Changing Information on Important Documents after a Divorce

If there is anything that is strongly advised by a lawyer; it is to update any shared important documents between you and your ex-spouse. It is common to get caught up in the emotional stress that comes with divorce, but there are important issues that need to be addressed immediately. Failing to make changes to your will, life insurance, etc. might just leave your ex inheriting your property and assets.

It is normal to want those you love and your children to be taken care of if something were to happen to you. However, if your will is not updated with your current marital status and the status to whom will inherit your assets, this could be beneficial for the wrong person.
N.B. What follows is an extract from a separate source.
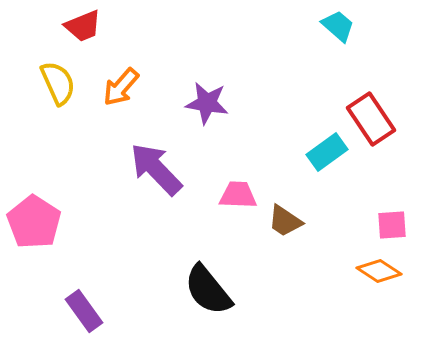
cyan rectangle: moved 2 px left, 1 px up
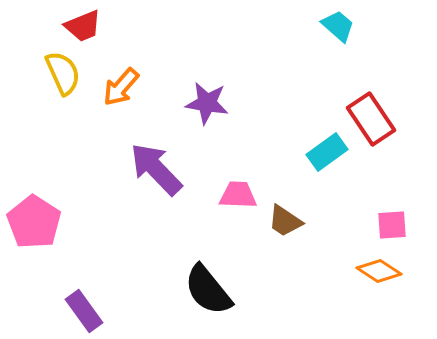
yellow semicircle: moved 5 px right, 10 px up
Keeping your will up to date becomes a vital priority during a divorce. Every State is different when it comes to how a divorce will affect a will. Oregon and Washington both have a provision that  states a divorce “will revoke all provisions in the will in favor of the former spouse”. This means your ex-spouse will be precluded from inheriting your assets. While this provision does provide some protection from your ex inheriting your assets,  it can create a great deal of ambiguity in how your final wishes are carried out. It is always best to update your will to ensure that your intent is crystal clear and your wishes are accurate and explicit.

There may be an unexpected incident leaving you unable to make decisions for yourself or your family. Your will dictates what initiatives need to be taken in such an event. Usually, your attorney will take on this job just to make sure things are taken care of during your incapacitation. Additionally, you must appoint an executor who will be responsible for ensuring your wishes are carried out as they are stated in your will. It is also advised that you let the person know they will be named as the executor in your will.

When meeting with your lawyer to discuss your decisions and the division of assets, it is wise to come in with an outline of “who gets what”, and “who does what.” When deciding on an executor it is in your best interest to choose someone you fully trust and will comply with your wishes after your death.

Consult your divorce lawyer if your ex is being unreasonable with any sort of insurance plan changes. These are assets that need to be protected to ensure that your loved ones receive everything that was intended for them. If updating documents after your divorce is something you are currently dealing with then talk with a divorce attorney and your insurance companies immediately to avoid any issues that could emerge.